The BDM part of joint project
The original dataset and codes to integrate dataset are in folder /join_fact_table.
The code and the results for KPI analysis are in folder /KPI.
The recommendation algorithm and sample output are in folder /algo.
The stream analysis part are in folder /stream_analysis.
We use Kafka to stream the data. Kafka read data from csv and Spark read data from Kafka. Then Spark applied the trained algorithm on every batch. To run this part, make sure that Kafka is installed on the local environment.
For these command, they all run on Mac M1. Commands may change on different systems.

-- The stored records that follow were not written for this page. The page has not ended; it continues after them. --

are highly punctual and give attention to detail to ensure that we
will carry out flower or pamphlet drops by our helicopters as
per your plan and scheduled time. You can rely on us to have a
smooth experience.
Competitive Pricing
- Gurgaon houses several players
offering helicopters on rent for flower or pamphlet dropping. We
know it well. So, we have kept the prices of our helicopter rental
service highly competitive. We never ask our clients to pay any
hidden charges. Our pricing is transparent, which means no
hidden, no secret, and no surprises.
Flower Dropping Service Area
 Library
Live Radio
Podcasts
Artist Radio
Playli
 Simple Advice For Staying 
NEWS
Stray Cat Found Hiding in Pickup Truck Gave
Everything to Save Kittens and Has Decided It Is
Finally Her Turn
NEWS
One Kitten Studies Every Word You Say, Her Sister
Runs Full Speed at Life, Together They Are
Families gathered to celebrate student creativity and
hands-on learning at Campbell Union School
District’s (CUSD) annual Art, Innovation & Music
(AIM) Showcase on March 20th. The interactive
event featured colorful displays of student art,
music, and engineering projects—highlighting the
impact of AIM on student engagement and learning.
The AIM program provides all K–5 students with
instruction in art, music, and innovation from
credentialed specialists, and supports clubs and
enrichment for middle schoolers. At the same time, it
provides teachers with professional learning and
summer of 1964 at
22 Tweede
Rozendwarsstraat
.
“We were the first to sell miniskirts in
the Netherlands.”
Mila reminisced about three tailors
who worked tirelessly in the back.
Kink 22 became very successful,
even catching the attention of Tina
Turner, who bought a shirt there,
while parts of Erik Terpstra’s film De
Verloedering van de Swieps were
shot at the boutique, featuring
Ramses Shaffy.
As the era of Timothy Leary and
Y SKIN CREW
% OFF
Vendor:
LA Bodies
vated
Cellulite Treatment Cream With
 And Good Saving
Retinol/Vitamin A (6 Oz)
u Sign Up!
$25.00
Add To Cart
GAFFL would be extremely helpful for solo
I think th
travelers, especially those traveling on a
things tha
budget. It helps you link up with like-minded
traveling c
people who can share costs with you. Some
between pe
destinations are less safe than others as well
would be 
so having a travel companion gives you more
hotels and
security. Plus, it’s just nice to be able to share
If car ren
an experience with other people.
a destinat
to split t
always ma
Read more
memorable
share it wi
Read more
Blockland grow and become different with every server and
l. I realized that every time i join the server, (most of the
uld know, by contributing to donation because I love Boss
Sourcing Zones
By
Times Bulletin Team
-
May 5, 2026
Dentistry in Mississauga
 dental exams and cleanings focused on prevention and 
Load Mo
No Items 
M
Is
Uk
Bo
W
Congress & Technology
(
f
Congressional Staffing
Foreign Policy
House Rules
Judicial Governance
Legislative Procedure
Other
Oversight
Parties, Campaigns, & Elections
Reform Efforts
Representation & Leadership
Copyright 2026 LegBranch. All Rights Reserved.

# open terminal 1, start zookeeper
zookeeper-server-start /opt/homebrew/etc/kafka/zookeeper.properties
# open terminal 2, start kafka server
kafka-server-start /opt/homebrew/etc/kafka/server.properties
# train the collaborative filtering model
python stream_analysis/rec_event_spark_train.py
# open terminal 3, Kafka read data from csv
python stream_analysis/rec_kafka_producer.py
# open terminal 4, Spark read data from Kafka
python stream_analysis/rec_kafka_producer.pyTo check Kafka is working, you can also use
# open terminal 3, Kafka read data from csv
python stream_analysis/rec_kafka_producer.py
# open terminal 4, Spark read data from Kafka
stream_analysis/rec_kafka_consumer.pyIf there is output, then Kafka works well.